Pesquisa acaba de ser publicada pelo prestigiado periódico PLOS Biology apontando que a tendência em estar próximo à natureza tem um forte componente genético. O tempo junto à natureza de gêmeos idênticos, que tem quase 100% do material genético igual, é bem mais similar do que o de gêmeos não idênticos (50% do material genético igual). O estudo foi baseado no banco de dados inglês Twins UK com entrevistas relacionadas à relação dos indivíduos com a natureza. Foram abordados itens como familiaridade e desejo de estar em um ambiente natural e frequência de visitas a esses espaços. Mesmo assim, foi calculado que 50% da tendência em ter a natureza no dia a dia tem origem em fatores ambientais, como a facilidade de acessar esses espaços e estímulos de outras pessoas, especialmente quando ainda jovens.

 

Temos inúmeras evidências do quanto a natureza é benéfica para nosso cérebro e nosso equilíbrio psíquico. Quando se pensa no cortisol, hormônio produzido pelas glândulas suprarrenais e associado ao fenômeno do estresse, sabemos que o contato com o verde inibe a produção desse hormônio. Indivíduos que passeiam por áreas arborizadas têm menor produção de cortisol do que aqueles que fazem o mesmo numa rua comercial agitada.  

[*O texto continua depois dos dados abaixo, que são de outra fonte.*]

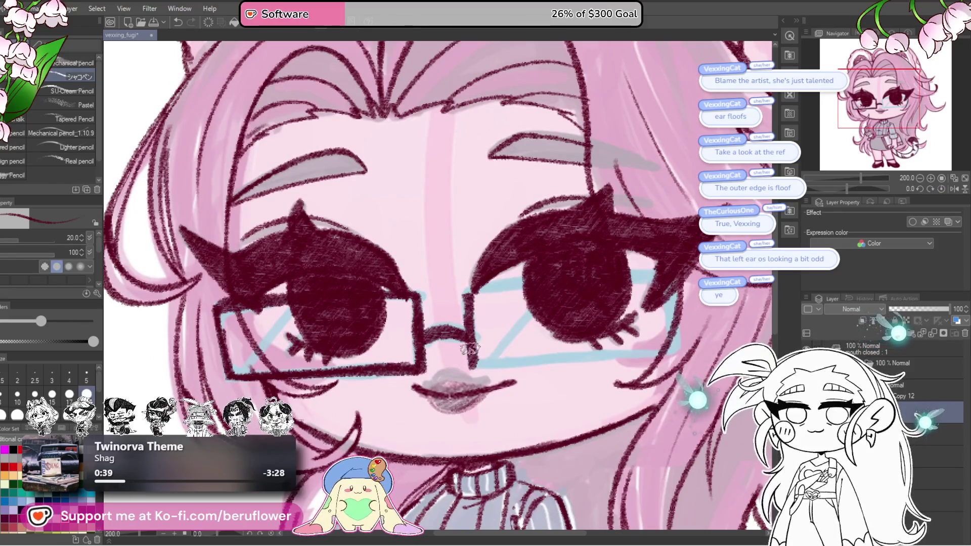
left_click_drag(847, 188, 837, 188)
left_click_drag(483, 275, 531, 228)
left_click_drag(425, 338, 409, 367)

Mas qual o tempo mínimo de contato com o verde para se ter esse efeito anti-estresse? Pesquisadores da Universidade de Michigan, nos EUA, mostraram recentemente que esse benefício já acontece com 20 minutos de uma vivência em ambiente arborizado no perímetro urbano, independente de atividade física. Outro estudo, ainda mais robusto, foi publicado na revista Scientific Reports envolvendo quase vinte mil voluntários mostrando que o contato com a natureza, a partir de 120 minutos por semana, faz com que as pessoas tenham uma maior auto percepção de saúde e bem estar. O máximo benefício ocorre entre 200 e 300 minutos por semana e o efeito foi o mesmo se a pessoa tem essa vivência de 200 minutos em um só dia ou em parcelas de 30 minutos todos os dias da semana, por exemplo.

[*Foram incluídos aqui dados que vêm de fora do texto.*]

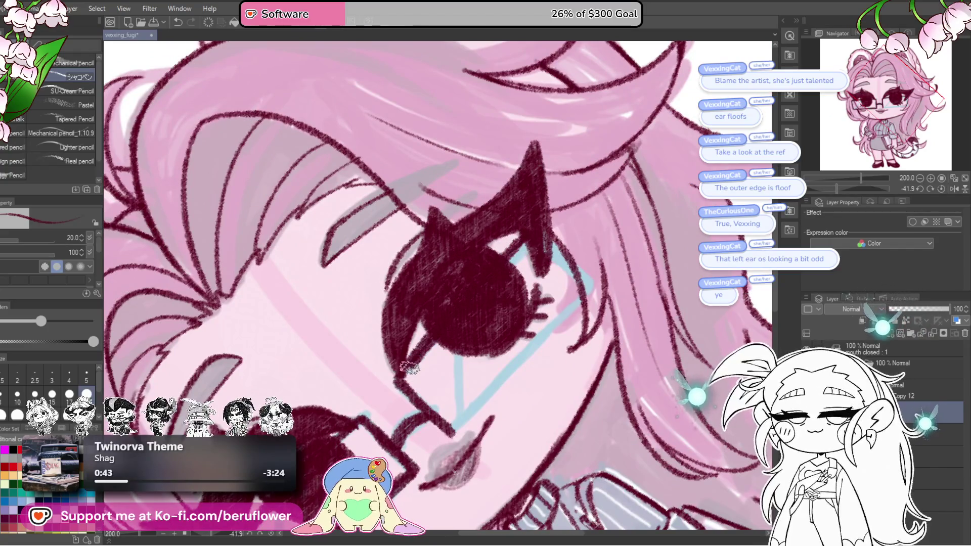
Extend the glasses frame near the bridge and retrace the frame line thicker.
left_click(942, 190)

Alguns países como a Finlândia, Japão e Coréia do Sul já entenderam bem o recado e têm programas de “banhos de floresta” como forma de promoção da saúde. São muitos os benefícios já demonstrados com essas “pílulas de natureza”. Além da promoção do equilíbrio psíquico, temos ganhos na atenção, memória, linguagem e até na capacidade criativa. Também temos menores índices de doença cardiovascular, obesidade, diabetes, hospitalização por crises de asma e, finalmente, menor mortalidade.